Friday, January 20, 2012

Jazz in Shanghai

My first day alone in China was spent with an entire morning buried underneath the covers begging the heat to turn on so I could peek outside. I finally dared myself to tiptoe out of bed and to do something Chinese. I started by eating dumplings…again.





I decided to explore the famous Shanghai Pearl Market.

Four stories high, the pearl market was vast and glittering. I knew nothing about pearls. Had never even seen anyone in my family wearing them. So I started slow, asking each store for a bit more information about pearls so I could make an educated decision. I went around the entire store once, trying things on and feeling the pearls. I made several purchases for friends and family and picked out a 3 stranded pearl necklace with a Jade (the diamond of china) clasp for myself to wear at the wedding. It’s beautiful.

I was meeting a friend, Emma, for dinner. Emma and I met in college and she has since moved to Shanghai to teach English. We met at a bar and I got to order the first salad I have had in 6 months. And after two round of lychee martinis called it a night, said goodbye to Emma and head home.

The next day I was determined to make more of myself and time. I went to the Soft Fabric market to pick up my coat and dress fitted to me exactly. Took the metro to the famous Yuan Garden where I walked among gargoyles and paid too much money for a hand painted fan. I walked nearly across the city looking into fruit shops, laundry hanging above the streets out of windows and at men clinking beer bottles in steamy little restaurants. I went into a boutique alley lit from above with Christmas lights. There were lots of little photography shops and I went into a DIY teddy bear making gallery/restaurant.

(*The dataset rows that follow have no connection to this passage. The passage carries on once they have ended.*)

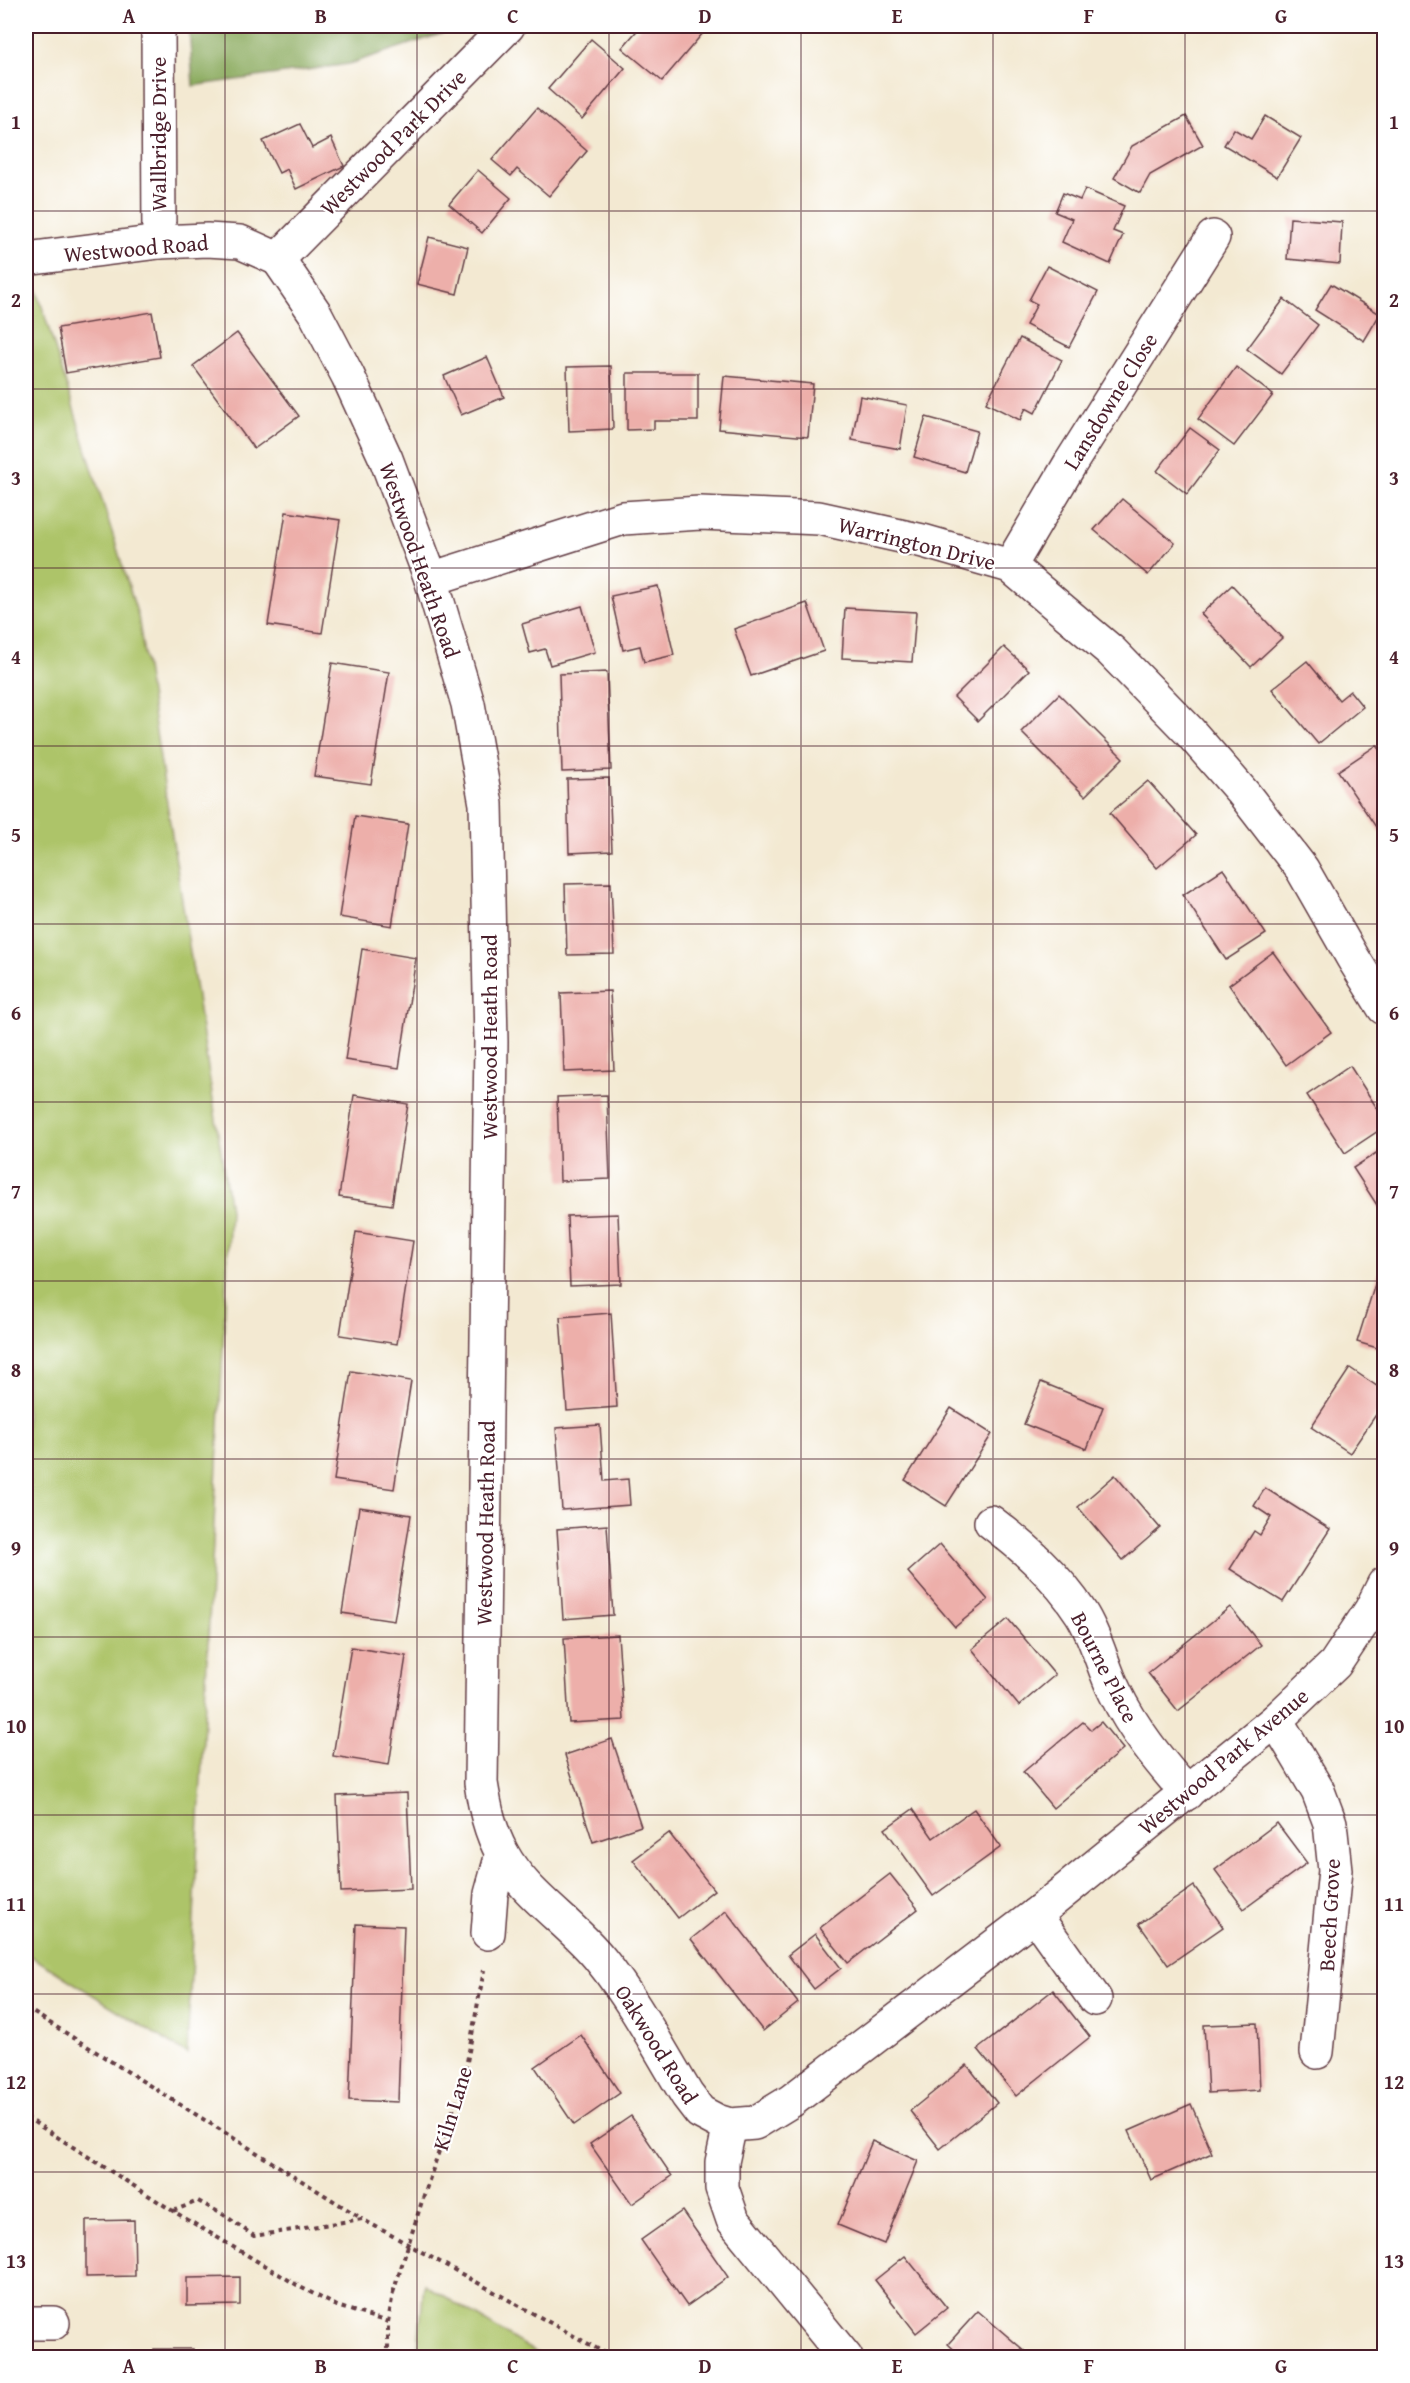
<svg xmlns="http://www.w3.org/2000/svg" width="1410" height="2383" font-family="'Gentium Book Plus',serif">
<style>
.green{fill:#adc469;stroke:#7c724a;stroke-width:1.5}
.forest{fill:#8aaa5d;stroke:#6a6444;stroke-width:1.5}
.building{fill:#edafaa}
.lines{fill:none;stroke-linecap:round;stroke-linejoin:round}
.minor-casing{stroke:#633d44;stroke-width:36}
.path{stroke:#633d44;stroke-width:4;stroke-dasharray:4.5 4.5;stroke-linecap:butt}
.minor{stroke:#fff;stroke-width:33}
.path-bridge{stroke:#633d44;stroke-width:4;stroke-dasharray:4.5 4.5;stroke-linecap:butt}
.grid{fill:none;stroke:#4a1f2b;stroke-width:1.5;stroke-opacity:0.55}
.labels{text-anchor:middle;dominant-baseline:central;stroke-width:4.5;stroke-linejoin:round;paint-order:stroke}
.street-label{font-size:22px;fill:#4a1f2b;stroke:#fff}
.neatline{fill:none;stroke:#4a1f2b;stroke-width:2}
.grid-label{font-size:20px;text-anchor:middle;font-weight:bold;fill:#4a1f2b}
</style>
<rect width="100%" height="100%" fill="#fff"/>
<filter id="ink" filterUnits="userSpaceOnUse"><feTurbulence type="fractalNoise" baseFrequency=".0167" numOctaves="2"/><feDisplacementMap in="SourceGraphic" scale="12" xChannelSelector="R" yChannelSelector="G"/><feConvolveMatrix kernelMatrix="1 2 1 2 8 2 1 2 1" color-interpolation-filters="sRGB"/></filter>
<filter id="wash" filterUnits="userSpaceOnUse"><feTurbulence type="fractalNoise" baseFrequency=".008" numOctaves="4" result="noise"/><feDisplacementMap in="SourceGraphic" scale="24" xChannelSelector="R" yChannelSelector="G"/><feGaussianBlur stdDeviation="1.35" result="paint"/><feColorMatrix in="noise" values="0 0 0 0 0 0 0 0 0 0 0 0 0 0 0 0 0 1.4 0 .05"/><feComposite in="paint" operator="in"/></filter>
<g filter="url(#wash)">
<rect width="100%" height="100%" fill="#f3e9d2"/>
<g class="green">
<path d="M27,258L138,616L230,1210L187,2054L26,1953V259Z"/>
<path d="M424,2284L543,2357H417Z"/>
</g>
<path class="forest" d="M189,26H465L349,64L193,86Z"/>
<g id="blocks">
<g class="building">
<path d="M641,26H709L662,81L622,48Z"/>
<path d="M591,39L625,68L582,119L548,89Z"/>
<path d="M537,108L587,151L549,196L517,169L511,176L492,160Z"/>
<path d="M1186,116L1203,145L1150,175L1140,193L1114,178L1132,146Z"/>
<path d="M1265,116L1301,138L1277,177L1224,145L1234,129L1251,139Z"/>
<path d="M300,124L312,148L331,138L344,166L296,189L287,169L279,173L263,141Z"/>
<path d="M478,170L511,198L482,233L449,204Z"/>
<path d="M1085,189L1124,206L1113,231L1123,235L1110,264L1062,242L1072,219L1055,212L1063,193L1080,200Z"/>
<path d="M1290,218L1342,222L1340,264L1287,259Z"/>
<path d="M429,237L468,247L457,294L417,284Z"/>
<path d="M1047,266L1098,292L1069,347L1026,325L1037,304L1029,300Z"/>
<path d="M1331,284L1380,314L1364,341L1315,310Z"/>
<path d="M1284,299L1318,325L1281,374L1247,349Z"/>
<path d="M152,312L160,357L66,373L58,328Z"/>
<path d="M237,333L299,416L254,449L193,366Z"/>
<path d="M1020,338L1062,360L1035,413L1026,408L1020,420L986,403Z"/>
<path d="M487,357L504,397L461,415L444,376Z"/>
<path d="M611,366L613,429L569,431L567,367Z"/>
<path d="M1236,367L1273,395L1234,446L1198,419Z"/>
<path d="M627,373H698V421H654V429L627,430Z"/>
<path d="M724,376L813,384L808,437L719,429Z"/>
<path d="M860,396L907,405L900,449L852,440Z"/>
<path d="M926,417L977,431L965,472L914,457Z"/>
<path d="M1190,428L1220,450L1187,494L1157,471Z"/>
<path d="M1122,499L1175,543L1148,575L1094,530Z"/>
<path d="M286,512L340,520L322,633L268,625Z"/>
<path d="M1232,585L1282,638L1251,667L1201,614Z"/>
<path d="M658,586L674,655L644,662L640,646L623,650L611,596Z"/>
<path d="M807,603L824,651L751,676L734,629Z"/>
<path d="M582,606L595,652L550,665L545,649L530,653L522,624Z"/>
<path d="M845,608L916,612L912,662L842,658Z"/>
<path d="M1004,647L1029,670L978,721L954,697Z"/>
<path d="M1307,661L1339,700L1350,691L1363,707L1318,744L1272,689Z"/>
<path d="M332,663L389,672L371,784L314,776Z"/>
<path d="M607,672L611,770L562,772L559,674Z"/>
<path d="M1059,694L1123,758L1085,796L1021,732Z"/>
<path d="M1377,745L1384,756V830L1380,833L1338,771Z"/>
<path d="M609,778L612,851L569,853L567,779Z"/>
<path d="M1148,781L1196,835L1157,868L1110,813Z"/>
<path d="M355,816L408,824L392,926L339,917Z"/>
<path d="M1223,869L1266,934L1226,960L1183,895Z"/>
<path d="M611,883L614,954L567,955L565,884Z"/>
<path d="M362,949L416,958L399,1068L345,1060Z"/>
<path d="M1273,952L1331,1032L1286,1065L1229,985Z"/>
<path d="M610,991L614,1070L564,1072L561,993Z"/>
<path d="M1350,1066L1384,1119V1127L1345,1153L1307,1095Z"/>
<path d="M354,1095L408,1104L392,1205L339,1197Z"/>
<path d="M607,1095L610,1179L560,1181L557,1097Z"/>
<path d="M1384,1148V1216L1353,1168Z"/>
<path d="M618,1214L621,1284L570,1286L567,1216Z"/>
<path d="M356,1232L413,1241L397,1344L340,1335Z"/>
<path d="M1380,1268L1384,1270V1350L1357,1342Z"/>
<path d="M611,1313L617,1407L567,1411L560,1317Z"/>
<path d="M1350,1368L1384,1391V1403L1350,1453L1311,1427Z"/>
<path d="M351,1371L411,1381L394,1489L334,1480Z"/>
<path d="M1041,1382L1103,1407L1087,1449L1024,1424Z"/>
<path d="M951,1408L992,1434L946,1506L905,1480Z"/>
<path d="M600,1425L604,1481L628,1479L630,1505L562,1510L556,1428Z"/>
<path d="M1115,1475L1160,1528L1123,1560L1078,1507Z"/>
<path d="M1265,1488L1330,1529L1283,1602L1230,1569L1254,1531L1260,1535L1271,1517L1254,1506Z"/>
<path d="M359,1507L411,1515L394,1621L342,1613Z"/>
<path d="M607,1525L613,1615L563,1619L557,1529Z"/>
<path d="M940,1544L988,1600L955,1627L908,1572Z"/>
<path d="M1230,1607L1261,1645L1178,1711L1148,1673Z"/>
<path d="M1008,1619L1055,1675L1019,1706L972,1649Z"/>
<path d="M618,1635L624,1720L569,1723L564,1638Z"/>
<path d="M351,1647L406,1656L389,1765L333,1756Z"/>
<path d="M1083,1722L1091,1730L1101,1722L1123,1749L1053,1808L1023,1772Z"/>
<path d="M612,1739L641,1826L593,1842L565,1755Z"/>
<path d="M407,1793L411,1889L341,1892L337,1796Z"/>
<path d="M913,1809L933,1838L974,1809L1001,1847L933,1896L885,1829Z"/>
<path d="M1277,1823L1307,1863L1244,1909L1215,1870Z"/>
<path d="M669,1833L714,1890L678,1918L633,1860Z"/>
<path d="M890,1874L918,1909L848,1963L820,1928Z"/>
<path d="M1194,1886L1223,1927L1168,1965L1139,1924Z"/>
<path d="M726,1911L798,2003L763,2031L691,1939Z"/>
<path d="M356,1924L404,1926L398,2102L349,2100Z"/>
<path d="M815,1934L841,1968L814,1989L788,1955Z"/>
<path d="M1053,1990L1090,2037L1016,2096L978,2049Z"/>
<path d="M1257,2023L1260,2090L1208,2093L1204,2025Z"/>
<path d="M581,2035L620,2093L574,2125L535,2067Z"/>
<path d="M967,2065L997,2103L940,2149L910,2111Z"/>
<path d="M1191,2104L1212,2153L1151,2180L1129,2131Z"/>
<path d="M631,2116L672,2176L632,2204L590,2144Z"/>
<path d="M872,2141L918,2161L884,2244L838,2225Z"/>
<path d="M682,2211L728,2277L687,2306L641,2240Z"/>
<path d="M134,2220L135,2276L86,2277V2221Z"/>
<path d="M905,2256L947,2308L916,2333L875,2280Z"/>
<path d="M240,2277V2305L187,2306V2278Z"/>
<path d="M978,2311L1033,2358H963L948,2344Z"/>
<rect x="154" y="2349" width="39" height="9"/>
</g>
</g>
</g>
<g filter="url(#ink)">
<use href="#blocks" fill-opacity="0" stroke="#633d44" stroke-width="1.5"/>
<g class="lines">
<defs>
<g id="minor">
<path d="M158,26L159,242"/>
<path d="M26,259L159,242L207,240L240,242L278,259"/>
<path d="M278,259L315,313L348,376L386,459L431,579L468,704L486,804L491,1042L481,1783C485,1808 490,1831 502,1853C525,1896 571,1922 601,1960C634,2001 659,2049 687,2095L700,2112L717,2121L730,2125L755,2123L791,2101L1035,1915L1276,1720L1335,1664L1371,1610L1384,1584"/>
<path d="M278,259L508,26"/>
<path d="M1010,566L1070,464L1213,237"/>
<path d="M431,579L623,518L700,513L819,518L923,541L1010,566L1111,651L1189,731L1244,794L1302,869L1353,958L1384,1008"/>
<path d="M991,1522C1025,1548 1057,1576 1081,1613C1097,1638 1102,1666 1115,1692C1133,1730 1160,1762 1187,1793"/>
<path d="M1276,1720L1318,1791L1330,1823L1335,1870L1317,2052"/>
<path d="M1035,1915L1095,1999"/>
<path d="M488,1933L491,1894L502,1854"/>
<path d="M730,2125L722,2162V2188L733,2220L846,2358"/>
<path d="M26,2323H53"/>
</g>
</defs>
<use href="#minor" class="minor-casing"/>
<g class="path">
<path d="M26,2008L361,2218"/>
<path d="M26,2117L173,2211L302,2288L337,2306L388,2322"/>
<path d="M423,2198L464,2078L484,1970"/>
<path d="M173,2211L198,2201L224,2215L254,2236L362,2219L614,2358"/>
<path d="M388,2358V2322L393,2293"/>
</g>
<use href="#minor" class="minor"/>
<path class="path-bridge" d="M393,2293L423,2198"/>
</g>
</g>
<path class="grid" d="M225,26V2358M417,26V2358M609,26V2358M801,26V2358M993,26V2358M1185,26V2358M26,211H1384M26,389H1384M26,568H1384M26,746H1384M26,924H1384M26,1102H1384M26,1281H1384M26,1459H1384M26,1637H1384M26,1815H1384M26,1994H1384M26,2172H1384"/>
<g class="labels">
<g class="street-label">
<text transform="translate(158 134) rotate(-90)">Wallbridge Drive</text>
<text transform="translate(393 142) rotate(-45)">Westwood Park Drive</text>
<text transform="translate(136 248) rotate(-5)">Westwood Road</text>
<text transform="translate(1110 401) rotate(-58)">Lansdowne Close</text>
<text transform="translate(917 543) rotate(14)">Warrington Drive</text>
<text transform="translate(420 560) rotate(71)">Westwood Heath Road</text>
<text transform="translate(489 1037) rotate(-90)">Westwood Heath Road</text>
<text transform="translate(485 1523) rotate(-89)">Westwood Heath Road</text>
<text transform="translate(1105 1667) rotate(63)">Bourne Place</text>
<text transform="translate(1223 1761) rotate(-40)">Westwood Park Avenue</text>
<text transform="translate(1329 1915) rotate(-87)">Beech Grove</text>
<text transform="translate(657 2044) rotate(58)">Oakwood Road</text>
<text transform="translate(452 2108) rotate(-73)">Kiln Lane</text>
</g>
</g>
<rect width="1410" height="2383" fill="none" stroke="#fff" stroke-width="66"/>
<rect x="33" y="33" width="1344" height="2317" class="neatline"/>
<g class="grid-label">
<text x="129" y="23">A</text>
<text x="321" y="23">B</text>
<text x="513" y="23">C</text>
<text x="705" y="23">D</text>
<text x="897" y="23">E</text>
<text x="1089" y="23">F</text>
<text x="1281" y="23">G</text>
<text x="16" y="129">1</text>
<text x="1394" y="129">1</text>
<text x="16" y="307">2</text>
<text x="1394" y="307">2</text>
<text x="16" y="485">3</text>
<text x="1394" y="485">3</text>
<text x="16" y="664">4</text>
<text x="1394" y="664">4</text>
<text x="16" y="842">5</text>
<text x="1394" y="842">5</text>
<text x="16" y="1020">6</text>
<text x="1394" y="1020">6</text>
<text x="16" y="1198">7</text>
<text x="1394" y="1198">7</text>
<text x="16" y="1377">8</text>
<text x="1394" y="1377">8</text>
<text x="16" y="1555">9</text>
<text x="1394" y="1555">9</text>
<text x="16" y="1733">10</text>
<text x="1394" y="1733">10</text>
<text x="16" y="1911">11</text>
<text x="1394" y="1911">11</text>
<text x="16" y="2089">12</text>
<text x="1394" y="2089">12</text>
<text x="16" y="2268">13</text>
<text x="1394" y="2268">13</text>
<text x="129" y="2373">A</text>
<text x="321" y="2373">B</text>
<text x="513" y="2373">C</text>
<text x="705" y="2373">D</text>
<text x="897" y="2373">E</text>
<text x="1089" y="2373">F</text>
<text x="1281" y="2373">G</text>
</g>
</svg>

I stopped at a restaurant called “Communism.” The walls were red and yellow and Mau was omnipresent. I chose from a wine from the Wine Democracy list and made friends with a few Australians that sat to my right. They were playing the Wind Cries Mary and I felt warm.



Warm enough to take a metro to the Peace Hotel I had been days earlier. Warm enough to pay the $20 for an entrance fee and sit at the bar and order a dirty martini (gin-with a splash of vermouth and tobasco). I sat like I didn’t have traveling clothes on and hiking shoes, but like I had a long red dress and Richard Gere across the room. The “Old Jazz Band” was so cute and old that I laughed out loud. They played strictly by the notes and charmed a room of Old Chinese with real money. No smiles allowed.



My red dress fantasy became more real with the more martinis I ordered. The next band came on and they were smooth. So smooth they lubricated the air. They were a young band from New York in Shanghai to live like Artists—but not the starving kind. I listened to them play and the Bangladeshi rice paddies seemed so far away. It was the kind of band that got the bartenders pouring in rhythm. I smiled when they started to rap Outkast. Wrinkles next to me didn’t get it.

During the break I met all the members. Listened to their short stories and large egos. When I listen to jazz, snapping fingers and nodding heads isn’t good enough for me. I asked the man next to me if he wanted to dance. And in Shanghai, at the peace hotel, I swang and swung and swooned.

The band closed up to a now empty room at midnight. The bartenders left their shifts and we all sat around a long table drinking free whiskey from the bar. I talked particularly closely to the saxophone player. He played like a young Charlie Parker and his kiss was almost as good as his playing.